Task objective
Every line below should be copied out exactly.

......

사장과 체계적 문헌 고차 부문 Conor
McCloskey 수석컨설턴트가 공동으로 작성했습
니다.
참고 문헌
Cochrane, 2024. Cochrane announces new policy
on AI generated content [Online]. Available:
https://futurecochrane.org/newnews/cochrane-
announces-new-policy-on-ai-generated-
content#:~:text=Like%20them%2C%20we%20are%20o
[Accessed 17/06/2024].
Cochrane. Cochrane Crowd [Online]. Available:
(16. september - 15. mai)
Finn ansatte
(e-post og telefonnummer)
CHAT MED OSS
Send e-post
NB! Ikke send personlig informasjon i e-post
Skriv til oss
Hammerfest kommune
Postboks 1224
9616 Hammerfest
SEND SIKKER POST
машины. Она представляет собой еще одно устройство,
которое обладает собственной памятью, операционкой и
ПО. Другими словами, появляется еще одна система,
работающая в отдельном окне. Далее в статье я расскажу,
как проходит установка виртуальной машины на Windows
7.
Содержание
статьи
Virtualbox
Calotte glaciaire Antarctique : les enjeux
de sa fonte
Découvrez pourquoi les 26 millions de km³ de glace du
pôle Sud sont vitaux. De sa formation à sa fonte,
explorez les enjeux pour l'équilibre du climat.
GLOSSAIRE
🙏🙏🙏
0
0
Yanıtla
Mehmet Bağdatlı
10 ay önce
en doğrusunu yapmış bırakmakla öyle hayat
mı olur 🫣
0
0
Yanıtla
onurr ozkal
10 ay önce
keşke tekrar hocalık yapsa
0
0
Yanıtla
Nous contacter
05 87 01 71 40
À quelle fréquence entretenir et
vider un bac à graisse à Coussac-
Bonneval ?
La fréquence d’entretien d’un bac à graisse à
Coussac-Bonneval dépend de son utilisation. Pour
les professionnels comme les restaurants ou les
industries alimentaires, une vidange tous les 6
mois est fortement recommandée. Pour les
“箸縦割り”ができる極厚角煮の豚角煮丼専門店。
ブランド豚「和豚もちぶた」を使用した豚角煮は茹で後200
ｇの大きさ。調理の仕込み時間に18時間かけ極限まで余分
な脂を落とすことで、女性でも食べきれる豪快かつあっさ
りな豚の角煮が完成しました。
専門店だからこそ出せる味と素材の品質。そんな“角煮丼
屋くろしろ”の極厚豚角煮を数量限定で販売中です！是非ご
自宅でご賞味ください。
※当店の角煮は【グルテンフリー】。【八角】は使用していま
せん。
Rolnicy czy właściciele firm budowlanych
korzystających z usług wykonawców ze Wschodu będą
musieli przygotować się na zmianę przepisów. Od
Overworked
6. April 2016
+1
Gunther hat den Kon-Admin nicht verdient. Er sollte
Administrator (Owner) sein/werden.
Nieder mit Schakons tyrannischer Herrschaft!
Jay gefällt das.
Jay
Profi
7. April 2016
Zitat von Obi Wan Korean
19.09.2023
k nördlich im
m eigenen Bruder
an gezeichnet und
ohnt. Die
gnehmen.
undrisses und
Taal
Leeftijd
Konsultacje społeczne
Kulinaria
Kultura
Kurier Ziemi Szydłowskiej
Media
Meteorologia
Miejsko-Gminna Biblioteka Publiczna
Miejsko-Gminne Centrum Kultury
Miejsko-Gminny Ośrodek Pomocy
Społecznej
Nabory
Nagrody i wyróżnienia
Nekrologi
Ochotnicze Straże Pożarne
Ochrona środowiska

......

Task solution
사장과 체계적 문헌 고차 부문 Conor
McCloskey 수석컨설턴트가 공동으로 작성했습
니다.
참고 문헌
Cochrane, 2024. Cochrane announces new policy
on AI generated content [Online]. Available:
https://futurecochrane.org/newnews/cochrane-
announces-new-policy-on-ai-generated-
content#:~:text=Like%20them%2C%20we%20are%20o
[Accessed 17/06/2024].
Cochrane. Cochrane Crowd [Online]. Available:
(16. september - 15. mai)
Finn ansatte
(e-post og telefonnummer)
CHAT MED OSS
Send e-post
NB! Ikke send personlig informasjon i e-post
Skriv til oss
Hammerfest kommune
Postboks 1224
9616 Hammerfest
SEND SIKKER POST
машины. Она представляет собой еще одно устройство,
которое обладает собственной памятью, операционкой и
ПО. Другими словами, появляется еще одна система,
работающая в отдельном окне. Далее в статье я расскажу,
как проходит установка виртуальной машины на Windows
7.
Содержание
статьи
Virtualbox
Calotte glaciaire Antarctique : les enjeux
de sa fonte
Découvrez pourquoi les 26 millions de km³ de glace du
pôle Sud sont vitaux. De sa formation à sa fonte,
explorez les enjeux pour l'équilibre du climat.
GLOSSAIRE
🙏🙏🙏
0
0
Yanıtla
Mehmet Bağdatlı
10 ay önce
en doğrusunu yapmış bırakmakla öyle hayat
mı olur 🫣
0
0
Yanıtla
onurr ozkal
10 ay önce
keşke tekrar hocalık yapsa
0
0
Yanıtla
Nous contacter
05 87 01 71 40
À quelle fréquence entretenir et
vider un bac à graisse à Coussac-
Bonneval ?
La fréquence d’entretien d’un bac à graisse à
Coussac-Bonneval dépend de son utilisation. Pour
les professionnels comme les restaurants ou les
industries alimentaires, une vidange tous les 6
mois est fortement recommandée. Pour les
“箸縦割り”ができる極厚角煮の豚角煮丼専門店。
ブランド豚「和豚もちぶた」を使用した豚角煮は茹で後200
ｇの大きさ。調理の仕込み時間に18時間かけ極限まで余分
な脂を落とすことで、女性でも食べきれる豪快かつあっさ
りな豚の角煮が完成しました。
専門店だからこそ出せる味と素材の品質。そんな“角煮丼
屋くろしろ”の極厚豚角煮を数量限定で販売中です！是非ご
自宅でご賞味ください。
※当店の角煮は【グルテンフリー】。【八角】は使用していま
せん。
Rolnicy czy właściciele firm budowlanych
korzystających z usług wykonawców ze Wschodu będą
musieli przygotować się na zmianę przepisów. Od
Overworked
6. April 2016
+1
Gunther hat den Kon-Admin nicht verdient. Er sollte
Administrator (Owner) sein/werden.
Nieder mit Schakons tyrannischer Herrschaft!
Jay gefällt das.
Jay
Profi
7. April 2016
Zitat von Obi Wan Korean
19.09.2023
k nördlich im
m eigenen Bruder
an gezeichnet und
ohnt. Die
gnehmen.
undrisses und
Taal
Leeftijd
Konsultacje społeczne
Kulinaria
Kultura
Kurier Ziemi Szydłowskiej
Media
Meteorologia
Miejsko-Gminna Biblioteka Publiczna
Miejsko-Gminne Centrum Kultury
Miejsko-Gminny Ośrodek Pomocy
Społecznej
Nabory
Nagrody i wyróżnienia
Nekrologi
Ochotnicze Straże Pożarne
Ochrona środowiska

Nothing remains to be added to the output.